You Need Not go to the Rhine to See Vineyards

Gardner's Monthly Masthead 9-1-1859

In September 1859, The Gardener’s Monthly published an account of a trip to Croton Point, which the author says was “visited through the summer by numerous travellers, who are permitted to drive through the grounds.”

We’re lucky that Dr. Underhill allowed such free access to his property because this brief article gives us tantalizing details about the scope of his business—the fruit he grew in addition to grapes, the “deer-park and fish-pond” on Croton Point and his “near at hand . . . Mount Green farm,” which suggests that Underhill also owned land along Mount Green Road in Croton.1

“Croton Point, where Dr. Underhill has . . . been engaged in the formation of one of the largest vineyards in this country . . . to see how well he has succeeded it is only necessary take the boat . . . to Sing-Sing, whence you readily reach the vineyards.
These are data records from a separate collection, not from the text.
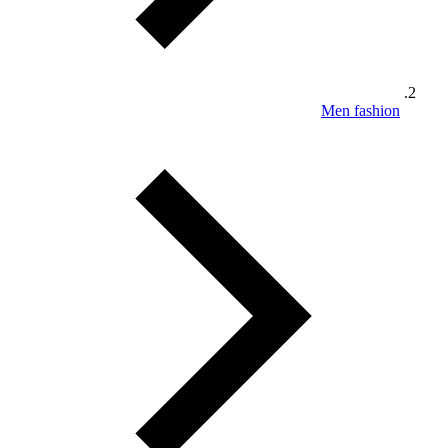
Men fashion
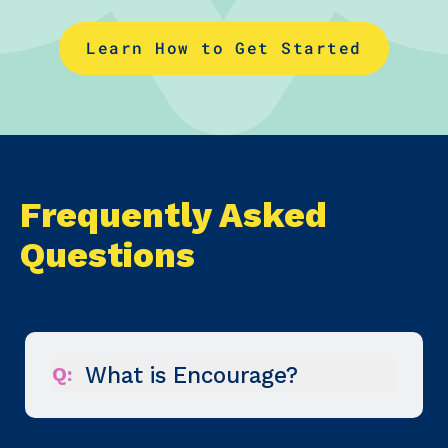
Learn How to Get Started
Frequently Asked
Questions
Q:
What is Encourage?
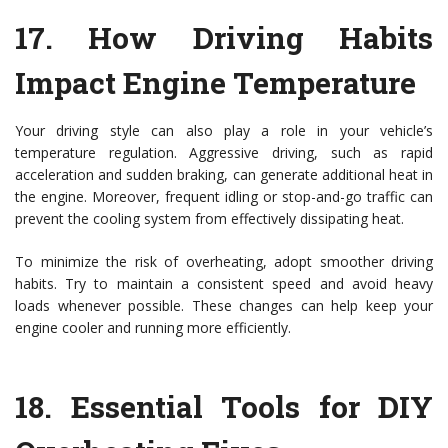
17.
How Driving Habits
Impact Engine Temperature
Your driving style can also play a role in your vehicle’s
temperature regulation. Aggressive driving, such as rapid
acceleration and sudden braking, can generate additional heat in
the engine. Moreover, frequent idling or stop-and-go traffic can
prevent the cooling system from effectively dissipating heat.
To minimize the risk of overheating, adopt smoother driving
habits. Try to maintain a consistent speed and avoid heavy
loads whenever possible. These changes can help keep your
engine cooler and running more efficiently.
18.
Essential Tools for DIY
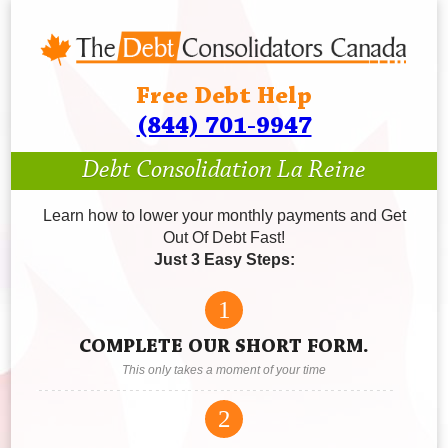
Free Debt Help
(844) 701-9947
Debt Consolidation La Reine
Learn how to lower your monthly payments and Get
Out Of Debt Fast!
Just 3 Easy Steps:
1
COMPLETE OUR SHORT FORM.
This only takes a moment of your time
2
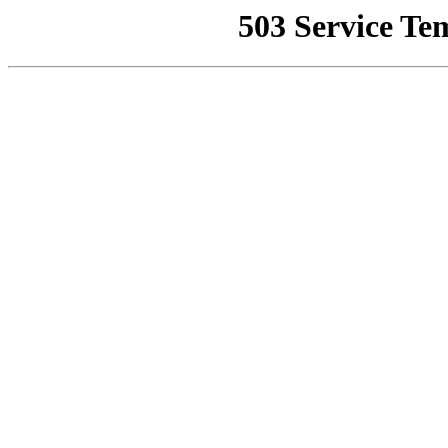
503 Service Te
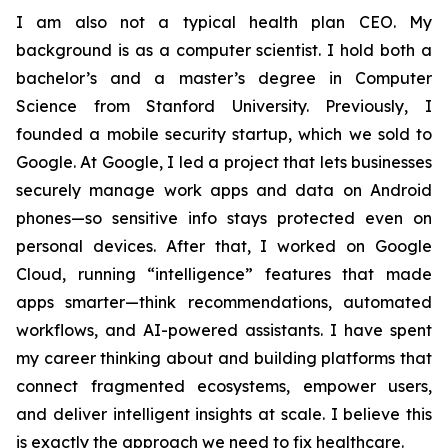
I am also not a typical health plan CEO. My
background is as a computer scientist. I hold both a
bachelor’s and a master’s degree in Computer
Science from Stanford University. Previously, I
founded a mobile security startup, which we sold to
Google. At Google, I led a project that lets businesses
securely manage work apps and data on Android
phones—so sensitive info stays protected even on
personal devices. After that, I worked on Google
Cloud, running “intelligence” features that made
apps smarter—think recommendations, automated
workflows, and AI-powered assistants. I have spent
my career thinking about and building platforms that
connect fragmented ecosystems, empower users,
and deliver intelligent insights at scale. I believe this
is exactly the approach we need to fix healthcare.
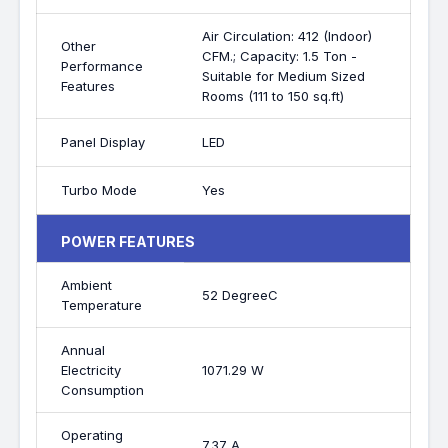
Air Circulation: 412 (Indoor)
Other
CFM.; Capacity: 1.5 Ton -
Performance
Suitable for Medium Sized
Features
Rooms (111 to 150 sq.ft)
Panel Display
LED
Turbo Mode
Yes
POWER FEATURES
Ambient
52 DegreeC
Temperature
Annual
Electricity
1071.29 W
Consumption
Operating
7.37 A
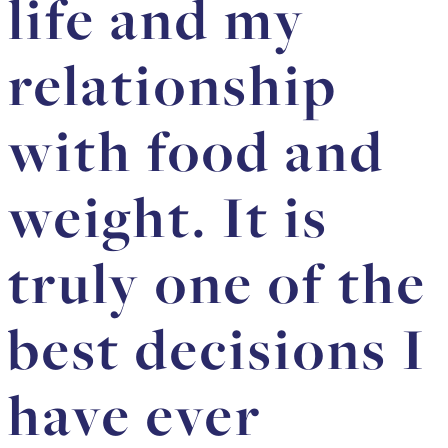
life and my
relationship
with food and
weight. It is
truly one of the
best decisions I
have ever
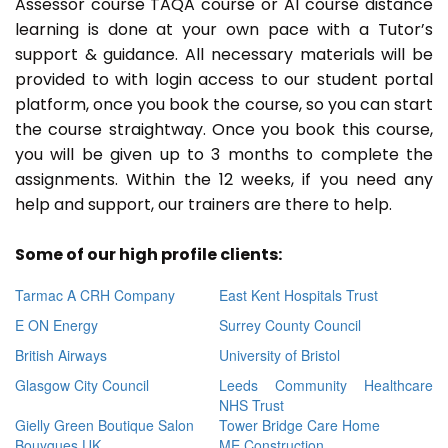
Assessor course TAQA course or A1 course distance
learning is done at your own pace with a Tutor’s
support & guidance. All necessary materials will be
provided to with login access to our student portal
platform, once you book the course, so you can start
the course straightway. Once you book this course,
you will be given up to 3 months to complete the
assignments. Within the 12 weeks, if you need any
help and support, our trainers are there to help.
Some of our high profile clients:
Tarmac A CRH Company
East Kent Hospitals Trust
E ON Energy
Surrey County Council
British Airways
University of Bristol
Glasgow City Council
Leeds Community Healthcare
NHS Trust
Gielly Green Boutique Salon
Tower Bridge Care Home
Bouygues UK
ME Construction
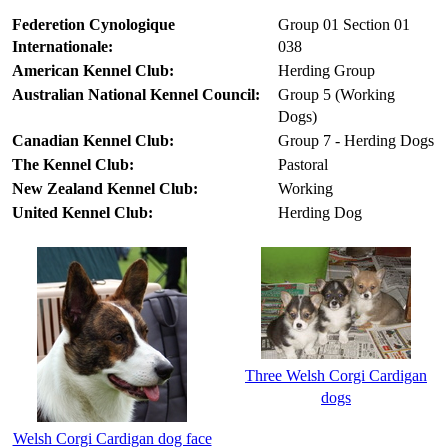
Federetion Cynologique
Group 01 Section 01
Internationale:
038
American Kennel Club:
Herding Group
Australian National Kennel Council:
Group 5 (Working
Dogs)
Canadian Kennel Club:
Group 7 - Herding Dogs
The Kennel Club:
Pastoral
New Zealand Kennel Club:
Working
United Kennel Club:
Herding Dog
Three Welsh Corgi Cardigan
dogs
Welsh Corgi Cardigan dog face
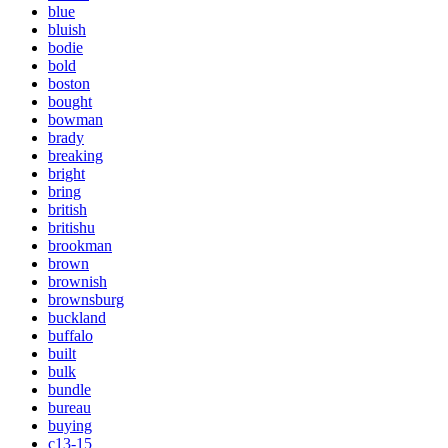
blue
bluish
bodie
bold
boston
bought
bowman
brady
breaking
bright
bring
british
britishu
brookman
brown
brownish
brownsburg
buckland
buffalo
built
bulk
bundle
bureau
buying
c13-15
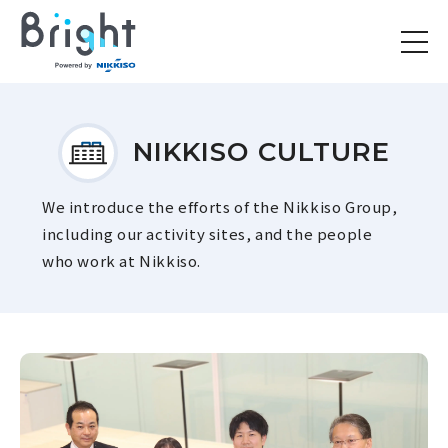
NIKKISO CULTURE
We introduce the efforts of the Nikkiso Group,
including our activity sites, and the people
who work at Nikkiso.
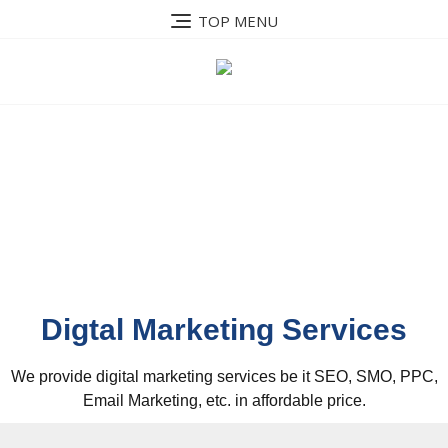
TOP MENU
Our Services
Digtal Marketing Services
We provide digital marketing services be it SEO, SMO, PPC,
Email Marketing, etc. in affordable price.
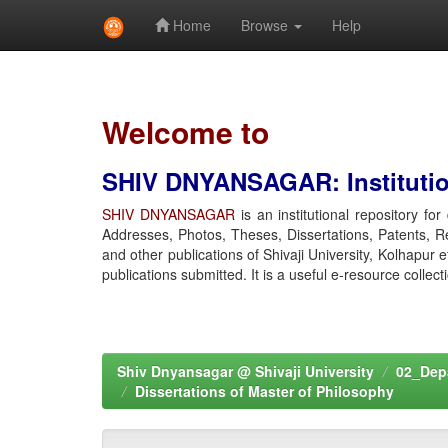
Home
Browse
Help
Skip
navigation
Welcome to
SHIV DNYANSAGAR: Institution
SHIV DNYANSAGAR
is an institutional repository fo
Addresses, Photos, Theses, Dissertations, Patents, R
and other publications of Shivaji University, Kolhapur 
publications submitted. It is a useful e-resource collect
Shiv Dnyansagar @ Shivaji University
02_Depa
Dissertations of Master of Philosophy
They are daily visited through the summer by numerous travellers, who are permitted to drive through the grounds.

. . . the northwest and southeast slopes are covered with vines so arranged, that a perfect draught of air is kept up between the rows. The land for these has been prepared at a cost of over four hundred dollars per acre; and from a soil apparently poor, you see thousands and thousands of grape-vines springing forth with luxuriant growth and full of green, white, pink, and purple fruit. The odor these vineyards, when the vines are in bloom, is exceedingly fragrant . . . At the end of the Point is situated the house, a beautiful Italian villa, from the tower of which is the most charming view perhaps on the whole Hudson.

Immediately around the villa, you see a large and choice variety of pear trees, whose luscious fruit might tempt a sated Sybarite.

As shown at the end of this ad—published the same year as the Gardener’s Monthly article—Apple-Qunice was another fruit grown on Croton Point.
As shown at the end of this ad—published the same year as the Gardener’s Monthly article—Apple-Qunice was another
fruit grown on Croton Point.

A little farther up the Point are the deer-park and fish-pond. In the former are some beautiful deer, that seem free to wander where they will. Over the whole of the farm there is scarcely a fence, and these deer are shut in by wires stretched from tree to tree, so that the view is in no way interrupted
. . . Around the bounds of the fish-pond (through which the Doctor has ingeniously contrived that the tide shall so ebb and flow as to permit the fish to enter, and having entered, not go forth again) he has a most select variety of plum trees, whose and golden fruit hangs out over the water . . .

In addition to his vineyards at Croton Point, the Doctor has near at hand his Mount Green farm, which he contemplates covering with vines. You need not go to the Rhine to see vineyards and enjoy scenery. . . .”


  1. Mount Green Road is off Old Post Road North, near Lounsbury Road.